======== Document text

Auth requirements stay with the public gateway path that operators actually expose.
Service and route protocol types stay visible in admin and YAML instead of getting lost behind generic base_url fields.
Endpoint first, then service, then route, with optional Redis when the hot path grows beyond one process.
Trusted proxy IPs, separate admin URLs, and public versus admin listeners are all part of the runtime contract.
Declared but unimplemented protocol matches fail with a direct 501 instead of half-working under HTTP assumptions.
Install
Pick the install path that matches how your team already ships software.
The fastest path is the published Docker image. If you want the full repo workflow, NapiGate also ships a runtime Compose stack and a direct Python entrypoint.
Recommended
Run the published Docker image
Use the image directly from Docker Hub when you want the shortest path from download to a running gateway.
mkdir -p napigate/{config,data,logs}
curl -L https://raw.githubusercontent.com/napigate/napigate/main/config/services.example.yaml -o napigate/config/services.yaml
curl -L https://raw.githubusercontent.com/napigate/napigate/main/config/security.example.yaml -o napigate/config/security.yaml
docker run -d --name napigate \
-p 8000:8000 -p 8001:8001 \
-v "$PWD/napigate/config:/code/config" \
-v "$PWD/napigate/data:/code/data" \
-v "$PWD/napigate/logs:/code/logs" \
-e NAPIGATE_ADMIN_USERNAME=admin \
-e NAPIGATE_ADMIN_PASSWORD=change-me \
napigate/napigate:latest
Repo runtime
Use Docker Compose from source
Clone the main repo when you want the published runtime image plus the full local config, data, and logs layout.

================

● **Work order 1**
From the NapiGate text, extract the part that opens with the words containing "Trusted proxy IPs, separate" and closes with "already ships software.".
● **Work order 2**
According to the NapiGate text, what status code do declared but unimplemented protocol matches fail with?
● **Work order 3**
Shorten the paragraph of the NapiGate text beginning "The fastest path is the published Docker image" into a single sentence that keeps its main facts.
Use only the NapiGate text to complete this work.

======== Record excerpts

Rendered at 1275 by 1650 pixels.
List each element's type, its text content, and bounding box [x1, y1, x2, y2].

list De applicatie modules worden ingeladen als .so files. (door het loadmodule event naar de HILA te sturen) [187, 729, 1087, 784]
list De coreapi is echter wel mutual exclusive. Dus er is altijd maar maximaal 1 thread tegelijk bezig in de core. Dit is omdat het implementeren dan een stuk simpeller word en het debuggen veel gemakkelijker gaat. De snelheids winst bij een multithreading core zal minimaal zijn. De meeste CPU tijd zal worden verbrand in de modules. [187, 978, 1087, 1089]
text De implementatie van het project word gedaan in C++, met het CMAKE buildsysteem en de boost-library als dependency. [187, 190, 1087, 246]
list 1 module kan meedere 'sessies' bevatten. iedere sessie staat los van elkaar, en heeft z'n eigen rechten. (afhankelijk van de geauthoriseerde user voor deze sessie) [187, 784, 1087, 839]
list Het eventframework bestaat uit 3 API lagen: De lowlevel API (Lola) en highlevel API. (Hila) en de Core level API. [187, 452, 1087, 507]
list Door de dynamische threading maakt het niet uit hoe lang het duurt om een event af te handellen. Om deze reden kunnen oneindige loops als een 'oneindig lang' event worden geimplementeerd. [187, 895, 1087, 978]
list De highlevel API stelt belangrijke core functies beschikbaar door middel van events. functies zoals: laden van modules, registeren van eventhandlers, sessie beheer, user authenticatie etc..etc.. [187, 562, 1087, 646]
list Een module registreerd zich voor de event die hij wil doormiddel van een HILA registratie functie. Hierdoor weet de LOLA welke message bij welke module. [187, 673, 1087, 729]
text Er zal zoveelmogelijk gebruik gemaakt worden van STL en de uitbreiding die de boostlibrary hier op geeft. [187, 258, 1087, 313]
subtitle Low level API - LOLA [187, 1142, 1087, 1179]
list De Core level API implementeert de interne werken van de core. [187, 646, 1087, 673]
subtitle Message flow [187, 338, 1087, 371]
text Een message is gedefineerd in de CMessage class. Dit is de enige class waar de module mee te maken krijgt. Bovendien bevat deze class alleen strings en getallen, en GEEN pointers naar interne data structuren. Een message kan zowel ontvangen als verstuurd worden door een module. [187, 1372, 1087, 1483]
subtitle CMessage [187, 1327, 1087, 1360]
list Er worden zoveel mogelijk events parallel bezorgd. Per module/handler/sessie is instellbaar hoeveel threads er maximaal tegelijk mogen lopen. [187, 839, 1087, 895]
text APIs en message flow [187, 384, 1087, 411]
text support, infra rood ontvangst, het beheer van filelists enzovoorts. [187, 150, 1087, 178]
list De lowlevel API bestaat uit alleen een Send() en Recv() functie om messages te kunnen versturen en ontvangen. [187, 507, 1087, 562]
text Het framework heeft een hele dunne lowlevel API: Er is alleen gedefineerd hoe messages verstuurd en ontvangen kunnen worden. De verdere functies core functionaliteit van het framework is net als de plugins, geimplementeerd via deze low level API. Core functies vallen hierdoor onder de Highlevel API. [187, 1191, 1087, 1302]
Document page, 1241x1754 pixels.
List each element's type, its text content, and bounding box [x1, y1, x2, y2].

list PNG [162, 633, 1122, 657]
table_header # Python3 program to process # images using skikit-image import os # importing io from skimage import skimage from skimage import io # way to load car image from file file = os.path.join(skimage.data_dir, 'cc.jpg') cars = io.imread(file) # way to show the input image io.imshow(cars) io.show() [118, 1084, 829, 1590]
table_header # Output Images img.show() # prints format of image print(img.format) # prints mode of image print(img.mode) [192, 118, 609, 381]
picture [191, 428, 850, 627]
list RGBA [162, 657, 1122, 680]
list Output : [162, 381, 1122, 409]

================

● **Your solution 1**
Trusted proxy IPs, separate admin URLs, and public versus admin listeners are all part of the runtime contract.
Declared but unimplemented protocol matches fail with a direct 501 instead of half-working under HTTP assumptions.
Install
Pick the install path that matches how your team already ships software.

● **Your solution 2**
501

● **Your solution 3**
The published Docker image is the fastest install path, while the full repo workflow also offers a runtime Compose stack and a direct Python entrypoint.